LONDON - The Japanese yen plunged on Tuesday to the lowest levels versus the U.S. dollar since October 1998, as the Bank of Japan's ultra-loose monetary policy stance continued to weigh.
The yen dropped 0.9% to a new 24-year low of 136.330 per dollar, extending losses which have already seen it shed more than 18% of its value versus the greenback this year.
"The trend is your friend after the Bank of Japan last Friday stuck to its ultra-dovish policy mantra," said Kenneth Broux, an FX strategist at Societe Generale.
The currency lost more ground after the Bank of Japan on Friday dashed any expectations of a change in policy and continued to stand alone in its commitment to ultra-easy monetary settings.

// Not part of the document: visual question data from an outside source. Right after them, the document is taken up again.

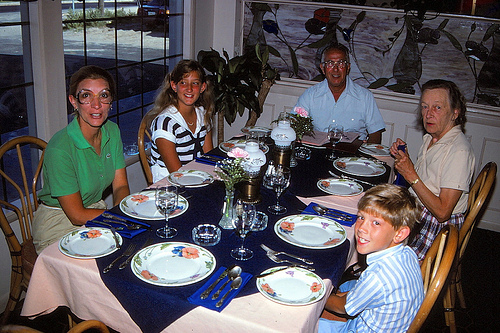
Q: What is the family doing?
A: Waiting on dinner.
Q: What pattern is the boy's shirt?
A: Striped.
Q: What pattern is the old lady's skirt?
A: Plaid.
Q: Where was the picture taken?
A: Dining room.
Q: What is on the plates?
A: Flowers.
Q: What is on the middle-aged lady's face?
A: Glasses.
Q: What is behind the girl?
A: Window.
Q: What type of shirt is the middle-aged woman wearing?
A: Polo.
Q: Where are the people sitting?
A: Around a table.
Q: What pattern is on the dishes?
A: Floral.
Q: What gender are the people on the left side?
A: Female.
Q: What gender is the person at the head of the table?
A: Male.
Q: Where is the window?
A: Behind the 2 women on the left.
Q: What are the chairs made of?
A: Wood.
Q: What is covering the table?
A: Tablecloth.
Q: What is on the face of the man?
A: Glasses.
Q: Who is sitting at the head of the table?
A: Man in blue shirt.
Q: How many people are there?
A: 5.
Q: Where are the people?
A: Dining room.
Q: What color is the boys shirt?
A: White and blue.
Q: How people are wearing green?
A: One.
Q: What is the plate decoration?
A: Flowers.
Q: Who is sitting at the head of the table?
A: The man.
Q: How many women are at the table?
A: 3.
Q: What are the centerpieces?
A: Flowers.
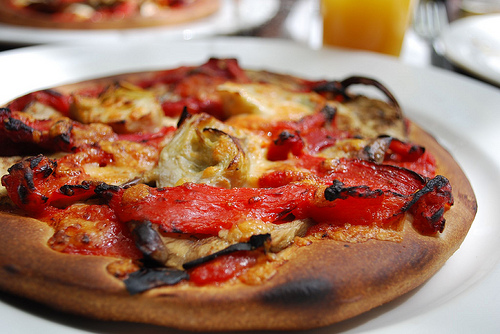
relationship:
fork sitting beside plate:
[410, 1, 447, 68] [444, 13, 500, 84]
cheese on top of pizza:
[90, 139, 154, 186] [3, 59, 471, 324]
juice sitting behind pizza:
[325, 0, 409, 46] [3, 59, 471, 324]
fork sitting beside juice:
[410, 1, 447, 68] [325, 0, 409, 46]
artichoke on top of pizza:
[157, 112, 260, 188] [3, 59, 471, 324]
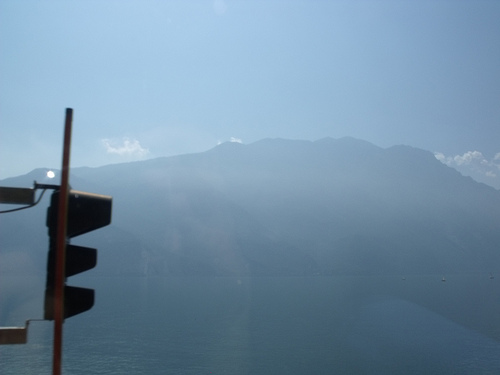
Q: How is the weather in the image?
A: It is clear.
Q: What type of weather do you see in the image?
A: It is clear.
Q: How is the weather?
A: It is clear.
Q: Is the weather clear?
A: Yes, it is clear.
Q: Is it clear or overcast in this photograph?
A: It is clear.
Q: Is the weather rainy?
A: No, it is clear.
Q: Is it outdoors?
A: Yes, it is outdoors.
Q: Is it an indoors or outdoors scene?
A: It is outdoors.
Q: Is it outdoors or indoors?
A: It is outdoors.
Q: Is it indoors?
A: No, it is outdoors.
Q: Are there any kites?
A: No, there are no kites.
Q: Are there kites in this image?
A: No, there are no kites.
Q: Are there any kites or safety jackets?
A: No, there are no kites or safety jackets.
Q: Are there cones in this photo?
A: No, there are no cones.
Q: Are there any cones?
A: No, there are no cones.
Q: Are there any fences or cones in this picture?
A: No, there are no cones or fences.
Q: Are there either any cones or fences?
A: No, there are no cones or fences.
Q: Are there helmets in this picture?
A: No, there are no helmets.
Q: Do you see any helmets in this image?
A: No, there are no helmets.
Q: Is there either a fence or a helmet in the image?
A: No, there are no helmets or fences.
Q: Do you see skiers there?
A: No, there are no skiers.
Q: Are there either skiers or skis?
A: No, there are no skiers or skis.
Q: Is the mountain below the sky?
A: Yes, the mountain is below the sky.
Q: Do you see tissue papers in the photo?
A: No, there are no tissue papers.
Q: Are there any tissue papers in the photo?
A: No, there are no tissue papers.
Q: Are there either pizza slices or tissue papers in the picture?
A: No, there are no tissue papers or pizza slices.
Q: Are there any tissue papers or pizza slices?
A: No, there are no tissue papers or pizza slices.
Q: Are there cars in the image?
A: No, there are no cars.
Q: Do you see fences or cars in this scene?
A: No, there are no cars or fences.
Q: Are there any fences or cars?
A: No, there are no cars or fences.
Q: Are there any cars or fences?
A: No, there are no cars or fences.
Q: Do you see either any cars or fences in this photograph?
A: No, there are no cars or fences.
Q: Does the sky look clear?
A: Yes, the sky is clear.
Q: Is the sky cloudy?
A: No, the sky is clear.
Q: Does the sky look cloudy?
A: No, the sky is clear.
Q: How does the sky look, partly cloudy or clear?
A: The sky is clear.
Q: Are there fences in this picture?
A: No, there are no fences.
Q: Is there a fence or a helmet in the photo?
A: No, there are no fences or helmets.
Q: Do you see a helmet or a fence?
A: No, there are no fences or helmets.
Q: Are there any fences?
A: No, there are no fences.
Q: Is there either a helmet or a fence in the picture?
A: No, there are no fences or helmets.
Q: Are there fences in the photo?
A: No, there are no fences.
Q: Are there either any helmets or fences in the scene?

Instead it has been ramping up bond-buying to hold 10-year yields in a targeted 0%-0.25% range. But despite its efforts, the yield remains at the upper end of that target Earlier in the day Japanese Prime Minister Fumio Kishida effectively gave the green light to sell yen when he said the BoJ should maintain its ultra-loose monetary policy.
He brushed aside calls for the policy to be tweaked to target rising living costs.
The yen's decline was also accelerated by some stop losses broken around the 135.60 levels, according to analysts, who noted New York traders had been absent on Monday, a U.S. public holiday.
By 1230 GMT, the Japanese currency was at 136.19 yen, just off the earlier 24-year low. The yen was also down 1.2% to 143.655 per euro, its lowest level since June 9
The yen has lost more than any other major currency against the greenback, as the BOJ's dovish policy stance stands in stark contrast to the general hawkishness among global policymakers.